§ **EXERCISE PROMPT**: For each line below with the word "current", write out a copy.

§ **INPUT MATERIAL**:
____
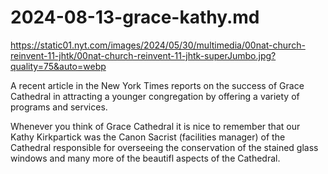 # 2024-08-13-grace-kathy.md

https://static01.nyt.com/images/2024/05/30/multimedia/00nat-church-reinvent-11-jhtk/00nat-church-reinvent-11-jhtk-superJumbo.jpg?quality=75&auto=webp

A recent article in the New York Times reports on the success of Grace Cathedral in attracting a younger congregation by offering a variety of programs and services.

Whenever you think of Grace Cathedral it is nice to remember that our Kathy Kirkpartick was the Canon Sacrist (facilities manager) of the Cathedral responsible for overseeing the conservation of the stained glass windows and many more of the beautifl aspects of the Cathedral.


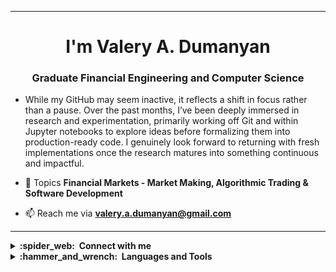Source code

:<hr/>
<h1 align="center">I'm Valery A. Dumanyan</h1>
<h3 align="center">Graduate Financial Engineering and Computer Science</h3>


- While my GitHub may seem inactive, it reflects a shift in focus rather than a pause. Over the past months, I’ve been deeply immersed in research and experimentation, primarily working off Git and within Jupyter notebooks to explore ideas before formalizing them into production-ready code. I genuinely look forward to returning with fresh implementations once the research matures into something continuous and impactful. 

- 💬 Topics **Financial Markets - Market Making, Algorithmic Trading & Software Development**

- 📫 Reach me via **valery.a.dumanyan@gmail.com**


<hr/>

<details>
  <summary><b>:spider_web: &nbsp;Connect with me</b></summary>
<br/>
&nbsp;&nbsp;&nbsp<a href="https://twitter.com/arturovicz" target="blank"><img align="center" src="https://raw.githubusercontent.com/rahuldkjain/github-profile-readme-generator/master/src/images/icons/Social/twitter.svg" alt="arturovicz" height="30" width="40" /></a><a href="https://linkedin.com/in/valery-dumanyan" target="blank"><img align="center" src="https://raw.githubusercontent.com/rahuldkjain/github-profile-readme-generator/master/src/images/icons/Social/linked-in-alt.svg" alt="valery-dumanyan" height="30" width="40" /></a>
<a href="https://instagram.com/v.arturovicz" target="blank"><img align="center" src="https://raw.githubusercontent.com/rahuldkjain/github-profile-readme-generator/master/src/images/icons/Social/instagram.svg" alt="v.arturovicz" height="30" width="40" /></a>
   <br/>
</details>

<details>
  <summary><b>:hammer_and_wrench: &nbsp;Languages and Tools</b></summary>
<br/>
&nbsp;&nbsp;&nbsp; • Languages: Python, C#, Golang, HTML/CSS/JavaScript
   <br/> 
&nbsp;&nbsp;&nbsp; • Database Management: SQL (MySQL, SQLite, PostgreSQL), NoSQL (mongoDB), Alternatives (hdf5/Pickle)
  <br/> 
&nbsp;&nbsp;&nbsp; • Frameworks/libraries: Pandas, Scipy, Numpy, Scikit-learn, Mypyc, Cvxpy, Tensorflow/Keras, Langchain, Selenium, Streamlit, Django
  <br/> 
&nbsp;&nbsp;&nbsp; • Tools: Bloomberg Terminal, VBA(Excel), MS Office/Excel, Git, Jupyter, Shell Script, AWS, Docker, Power BI, Talend
</details>
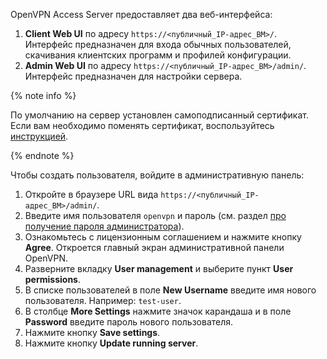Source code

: OpenVPN Access Server предоставляет два веб-интерфейса:

1. **Client Web UI** по адресу `https://<публичный_IP-адрес_ВМ>/`. Интерфейс предназначен для входа обычных пользователей, скачивания клиентских программ и профилей конфигурации.
1. **Admin Web UI** по адресу `https://<публичный_IP-адрес_ВМ>/admin/`. Интерфейс предназначен для настройки сервера.

{% note info %}

По умолчанию на сервер установлен самоподписанный сертификат. Если вам необходимо поменять сертификат, воспользуйтесь [инструкцией](https://openvpn.net/vpn-server-resources/installing-a-valid-ssl-web-certificate-in-access-server/).

{% endnote %}

Чтобы создать пользователя, войдите в административную панель:

1. Откройте в браузере URL вида `https://<публичный_IP-адрес_ВМ>/admin/`.
1. Введите имя пользователя `openvpn` и пароль (см. раздел [про получение пароля администратора](#get-admin-password)).
1. Ознакомьтесь с лицензионным соглашением и нажмите кнопку **Agree**. Откроется главный экран административной панели OpenVPN.
1. Разверните вкладку **User management** и выберите пункт **User permissions**.
1. В списке пользователей в поле **New Username** введите имя нового пользователя. Например: `test-user`.
1. В столбце **More Settings** нажмите значок карандаша и в поле **Password** введите пароль нового пользователя.
1. Нажмите кнопку **Save settings**.
1. Нажмите кнопку **Update running server**.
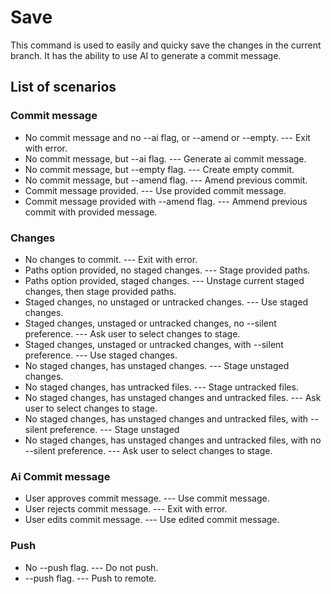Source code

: # Save

This command is used to easily and quicky save the changes in the current branch.
It has the ability to use AI to generate a commit message.

## List of scenarios

### Commit message
- No commit message and no --ai flag, or --amend or --empty. --- Exit with error.
- No commit message, but --ai flag. --- Generate ai commit message.
- No commit message, but --empty flag. --- Create empty commit.
- No commit message, but --amend flag. --- Amend previous commit.
- Commit message provided. --- Use provided commit message.
- Commit message provided with --amend flag. --- Ammend previous commit with provided message.

### Changes
- No changes to commit. --- Exit with error.
- Paths option provided, no staged changes. --- Stage provided paths.
- Paths option provided, staged changes. --- Unstage current staged changes, then stage provided paths.
- Staged changes, no unstaged or untracked changes. --- Use staged changes.
- Staged changes, unstaged or untracked changes, no --silent preference. --- Ask user to select changes to stage. 
- Staged changes, unstaged or untracked changes, with --silent preference. --- Use staged changes.
- No staged changes, has unstaged changes. --- Stage unstaged changes.
- No staged changes, has untracked files. --- Stage untracked files.
- No staged changes, has unstaged changes and untracked files. --- Ask user to select changes to stage.
- No staged changes, has unstaged changes and untracked files, with --silent preference. --- Stage unstaged
- No staged changes, has unstaged changes and untracked files, with no --silent preference. --- Ask user to select changes to stage.

### Ai Commit message

- User approves commit message. --- Use commit message.
- User rejects commit message. --- Exit with error.
- User edits commit message. --- Use edited commit message.

### Push

- No --push flag. --- Do not push.
- --push flag. --- Push to remote.

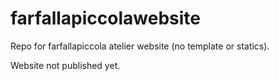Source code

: # farfallapiccolawebsite
Repo for farfallapiccola atelier website (no template or statics).

Website not published yet.
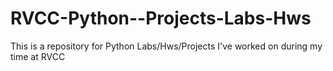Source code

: # RVCC-Python--Projects-Labs-Hws
This is a repository for Python Labs/Hws/Projects I've worked on during my time at RVCC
____
§ **COMPLETED TASK**:
This command is used to easily and quicky save the changes in the current branch.
- Paths option provided, staged changes. --- Unstage current staged changes, then stage provided paths.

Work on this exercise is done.